[Stored data entries]
-- Opening Marker --

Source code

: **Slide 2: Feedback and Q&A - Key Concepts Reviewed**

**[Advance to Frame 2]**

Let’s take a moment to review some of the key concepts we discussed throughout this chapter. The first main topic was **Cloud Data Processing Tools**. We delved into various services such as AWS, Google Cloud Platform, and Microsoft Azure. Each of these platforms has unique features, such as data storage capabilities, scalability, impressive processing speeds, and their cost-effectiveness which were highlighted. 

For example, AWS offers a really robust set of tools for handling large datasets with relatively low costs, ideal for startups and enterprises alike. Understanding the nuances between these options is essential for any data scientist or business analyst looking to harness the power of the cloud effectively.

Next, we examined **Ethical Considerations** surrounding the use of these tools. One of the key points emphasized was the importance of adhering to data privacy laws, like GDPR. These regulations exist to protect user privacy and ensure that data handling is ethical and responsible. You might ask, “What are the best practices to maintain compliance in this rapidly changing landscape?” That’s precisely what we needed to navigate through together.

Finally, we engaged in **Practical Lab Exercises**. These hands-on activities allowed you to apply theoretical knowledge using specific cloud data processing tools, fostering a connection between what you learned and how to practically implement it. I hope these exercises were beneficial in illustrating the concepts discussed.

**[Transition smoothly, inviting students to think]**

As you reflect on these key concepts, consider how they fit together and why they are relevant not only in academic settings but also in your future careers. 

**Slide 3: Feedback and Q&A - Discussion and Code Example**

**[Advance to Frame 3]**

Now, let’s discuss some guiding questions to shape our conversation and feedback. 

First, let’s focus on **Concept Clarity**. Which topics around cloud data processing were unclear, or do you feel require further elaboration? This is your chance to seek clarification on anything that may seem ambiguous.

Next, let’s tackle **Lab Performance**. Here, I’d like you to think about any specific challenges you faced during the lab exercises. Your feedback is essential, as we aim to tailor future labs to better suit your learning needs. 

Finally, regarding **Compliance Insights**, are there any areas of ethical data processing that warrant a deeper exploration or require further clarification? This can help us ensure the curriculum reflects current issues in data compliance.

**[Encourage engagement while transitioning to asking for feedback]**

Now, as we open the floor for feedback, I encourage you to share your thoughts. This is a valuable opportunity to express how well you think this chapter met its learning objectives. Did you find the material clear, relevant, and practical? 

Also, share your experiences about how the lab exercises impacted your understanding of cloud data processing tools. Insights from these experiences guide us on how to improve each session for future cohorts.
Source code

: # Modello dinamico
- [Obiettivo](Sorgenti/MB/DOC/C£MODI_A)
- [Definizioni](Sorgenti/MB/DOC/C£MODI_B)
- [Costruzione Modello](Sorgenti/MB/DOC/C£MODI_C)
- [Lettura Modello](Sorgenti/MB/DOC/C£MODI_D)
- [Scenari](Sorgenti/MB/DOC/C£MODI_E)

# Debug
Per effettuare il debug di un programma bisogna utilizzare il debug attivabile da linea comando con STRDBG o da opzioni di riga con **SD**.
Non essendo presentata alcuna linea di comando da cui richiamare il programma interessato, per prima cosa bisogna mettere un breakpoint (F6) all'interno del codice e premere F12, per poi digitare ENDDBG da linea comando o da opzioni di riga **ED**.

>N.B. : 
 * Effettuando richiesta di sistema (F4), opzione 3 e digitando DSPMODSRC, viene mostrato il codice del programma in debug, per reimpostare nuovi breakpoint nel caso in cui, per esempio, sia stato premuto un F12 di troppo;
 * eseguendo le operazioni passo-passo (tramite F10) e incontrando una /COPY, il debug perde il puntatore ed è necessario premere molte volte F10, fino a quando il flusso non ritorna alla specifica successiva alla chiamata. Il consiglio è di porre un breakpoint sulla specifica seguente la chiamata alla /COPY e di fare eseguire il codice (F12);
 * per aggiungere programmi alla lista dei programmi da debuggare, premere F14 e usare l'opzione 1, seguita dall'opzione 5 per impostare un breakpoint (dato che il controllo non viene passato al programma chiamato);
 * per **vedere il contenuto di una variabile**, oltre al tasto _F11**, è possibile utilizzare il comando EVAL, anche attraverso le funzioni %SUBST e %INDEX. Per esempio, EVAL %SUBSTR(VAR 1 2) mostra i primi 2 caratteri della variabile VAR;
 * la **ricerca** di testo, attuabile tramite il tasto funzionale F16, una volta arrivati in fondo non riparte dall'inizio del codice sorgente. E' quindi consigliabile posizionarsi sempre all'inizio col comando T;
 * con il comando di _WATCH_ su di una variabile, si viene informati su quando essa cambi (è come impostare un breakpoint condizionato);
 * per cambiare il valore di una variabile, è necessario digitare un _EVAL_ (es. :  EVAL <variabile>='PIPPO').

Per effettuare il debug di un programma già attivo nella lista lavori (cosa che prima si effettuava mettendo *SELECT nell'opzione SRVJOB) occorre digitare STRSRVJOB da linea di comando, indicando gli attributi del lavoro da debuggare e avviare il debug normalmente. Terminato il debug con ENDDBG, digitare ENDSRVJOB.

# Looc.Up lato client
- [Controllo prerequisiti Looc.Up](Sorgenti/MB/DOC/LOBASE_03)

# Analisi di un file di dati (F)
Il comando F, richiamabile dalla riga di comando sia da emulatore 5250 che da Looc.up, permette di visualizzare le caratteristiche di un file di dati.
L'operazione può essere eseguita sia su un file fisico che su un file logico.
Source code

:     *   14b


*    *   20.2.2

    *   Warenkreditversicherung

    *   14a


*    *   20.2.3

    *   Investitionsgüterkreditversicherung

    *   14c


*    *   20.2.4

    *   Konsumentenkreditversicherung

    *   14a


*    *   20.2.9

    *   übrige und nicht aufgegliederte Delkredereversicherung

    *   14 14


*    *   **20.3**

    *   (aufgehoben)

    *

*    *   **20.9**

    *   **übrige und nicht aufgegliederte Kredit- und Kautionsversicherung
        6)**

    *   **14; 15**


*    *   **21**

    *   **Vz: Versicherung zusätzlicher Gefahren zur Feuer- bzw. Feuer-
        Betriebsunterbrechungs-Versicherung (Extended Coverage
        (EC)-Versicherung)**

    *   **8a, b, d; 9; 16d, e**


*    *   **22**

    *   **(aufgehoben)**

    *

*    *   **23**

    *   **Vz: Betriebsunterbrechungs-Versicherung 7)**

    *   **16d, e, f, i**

-- Closing Marker --

## What this task involves
Repeat each entry word for word.

## Response to the exercise
Source code

: **Slide 2: Feedback and Q&A - Key Concepts Reviewed**

**[Advance to Frame 2]**

Let’s take a moment to review some of the key concepts we discussed throughout this chapter. The first main topic was **Cloud Data Processing Tools**. We delved into various services such as AWS, Google Cloud Platform, and Microsoft Azure. Each of these platforms has unique features, such as data storage capabilities, scalability, impressive processing speeds, and their cost-effectiveness which were highlighted. 

For example, AWS offers a really robust set of tools for handling large datasets with relatively low costs, ideal for startups and enterprises alike. Understanding the nuances between these options is essential for any data scientist or business analyst looking to harness the power of the cloud effectively.

Next, we examined **Ethical Considerations** surrounding the use of these tools. One of the key points emphasized was the importance of adhering to data privacy laws, like GDPR. These regulations exist to protect user privacy and ensure that data handling is ethical and responsible. You might ask, “What are the best practices to maintain compliance in this rapidly changing landscape?” That’s precisely what we needed to navigate through together.

Finally, we engaged in **Practical Lab Exercises**. These hands-on activities allowed you to apply theoretical knowledge using specific cloud data processing tools, fostering a connection between what you learned and how to practically implement it. I hope these exercises were beneficial in illustrating the concepts discussed.

**[Transition smoothly, inviting students to think]**

As you reflect on these key concepts, consider how they fit together and why they are relevant not only in academic settings but also in your future careers. 

**Slide 3: Feedback and Q&A - Discussion and Code Example**

**[Advance to Frame 3]**

Now, let’s discuss some guiding questions to shape our conversation and feedback. 

First, let’s focus on **Concept Clarity**. Which topics around cloud data processing were unclear, or do you feel require further elaboration? This is your chance to seek clarification on anything that may seem ambiguous.

Next, let’s tackle **Lab Performance**. Here, I’d like you to think about any specific challenges you faced during the lab exercises. Your feedback is essential, as we aim to tailor future labs to better suit your learning needs. 

Finally, regarding **Compliance Insights**, are there any areas of ethical data processing that warrant a deeper exploration or require further clarification? This can help us ensure the curriculum reflects current issues in data compliance.

**[Encourage engagement while transitioning to asking for feedback]**

Now, as we open the floor for feedback, I encourage you to share your thoughts. This is a valuable opportunity to express how well you think this chapter met its learning objectives. Did you find the material clear, relevant, and practical? 

Also, share your experiences about how the lab exercises impacted your understanding of cloud data processing tools. Insights from these experiences guide us on how to improve each session for future cohorts.
Source code

: # Modello dinamico
- [Obiettivo](Sorgenti/MB/DOC/C£MODI_A)
- [Definizioni](Sorgenti/MB/DOC/C£MODI_B)
- [Costruzione Modello](Sorgenti/MB/DOC/C£MODI_C)
- [Lettura Modello](Sorgenti/MB/DOC/C£MODI_D)
- [Scenari](Sorgenti/MB/DOC/C£MODI_E)

# Debug
Per effettuare il debug di un programma bisogna utilizzare il debug attivabile da linea comando con STRDBG o da opzioni di riga con **SD**.
Non essendo presentata alcuna linea di comando da cui richiamare il programma interessato, per prima cosa bisogna mettere un breakpoint (F6) all'interno del codice e premere F12, per poi digitare ENDDBG da linea comando o da opzioni di riga **ED**.

>N.B. : 
 * Effettuando richiesta di sistema (F4), opzione 3 e digitando DSPMODSRC, viene mostrato il codice del programma in debug, per reimpostare nuovi breakpoint nel caso in cui, per esempio, sia stato premuto un F12 di troppo;
 * eseguendo le operazioni passo-passo (tramite F10) e incontrando una /COPY, il debug perde il puntatore ed è necessario premere molte volte F10, fino a quando il flusso non ritorna alla specifica successiva alla chiamata. Il consiglio è di porre un breakpoint sulla specifica seguente la chiamata alla /COPY e di fare eseguire il codice (F12);
 * per aggiungere programmi alla lista dei programmi da debuggare, premere F14 e usare l'opzione 1, seguita dall'opzione 5 per impostare un breakpoint (dato che il controllo non viene passato al programma chiamato);
 * per **vedere il contenuto di una variabile**, oltre al tasto _F11**, è possibile utilizzare il comando EVAL, anche attraverso le funzioni %SUBST e %INDEX. Per esempio, EVAL %SUBSTR(VAR 1 2) mostra i primi 2 caratteri della variabile VAR;
 * la **ricerca** di testo, attuabile tramite il tasto funzionale F16, una volta arrivati in fondo non riparte dall'inizio del codice sorgente. E' quindi consigliabile posizionarsi sempre all'inizio col comando T;
 * con il comando di _WATCH_ su di una variabile, si viene informati su quando essa cambi (è come impostare un breakpoint condizionato);
 * per cambiare il valore di una variabile, è necessario digitare un _EVAL_ (es. :  EVAL <variabile>='PIPPO').

Per effettuare il debug di un programma già attivo nella lista lavori (cosa che prima si effettuava mettendo *SELECT nell'opzione SRVJOB) occorre digitare STRSRVJOB da linea di comando, indicando gli attributi del lavoro da debuggare e avviare il debug normalmente. Terminato il debug con ENDDBG, digitare ENDSRVJOB.

# Looc.Up lato client
- [Controllo prerequisiti Looc.Up](Sorgenti/MB/DOC/LOBASE_03)

# Analisi di un file di dati (F)
Il comando F, richiamabile dalla riga di comando sia da emulatore 5250 che da Looc.up, permette di visualizzare le caratteristiche di un file di dati.
L'operazione può essere eseguita sia su un file fisico che su un file logico.
Source code

:     *   14b


*    *   20.2.2

    *   Warenkreditversicherung

    *   14a


*    *   20.2.3

    *   Investitionsgüterkreditversicherung

    *   14c


*    *   20.2.4

    *   Konsumentenkreditversicherung

    *   14a


*    *   20.2.9

    *   übrige und nicht aufgegliederte Delkredereversicherung

    *   14 14


*    *   **20.3**

    *   (aufgehoben)

    *

*    *   **20.9**

    *   **übrige und nicht aufgegliederte Kredit- und Kautionsversicherung
        6)**

    *   **14; 15**


*    *   **21**

    *   **Vz: Versicherung zusätzlicher Gefahren zur Feuer- bzw. Feuer-
        Betriebsunterbrechungs-Versicherung (Extended Coverage
        (EC)-Versicherung)**

    *   **8a, b, d; 9; 16d, e**


*    *   **22**

    *   **(aufgehoben)**

    *

*    *   **23**

    *   **Vz: Betriebsunterbrechungs-Versicherung 7)**

    *   **16d, e, f, i**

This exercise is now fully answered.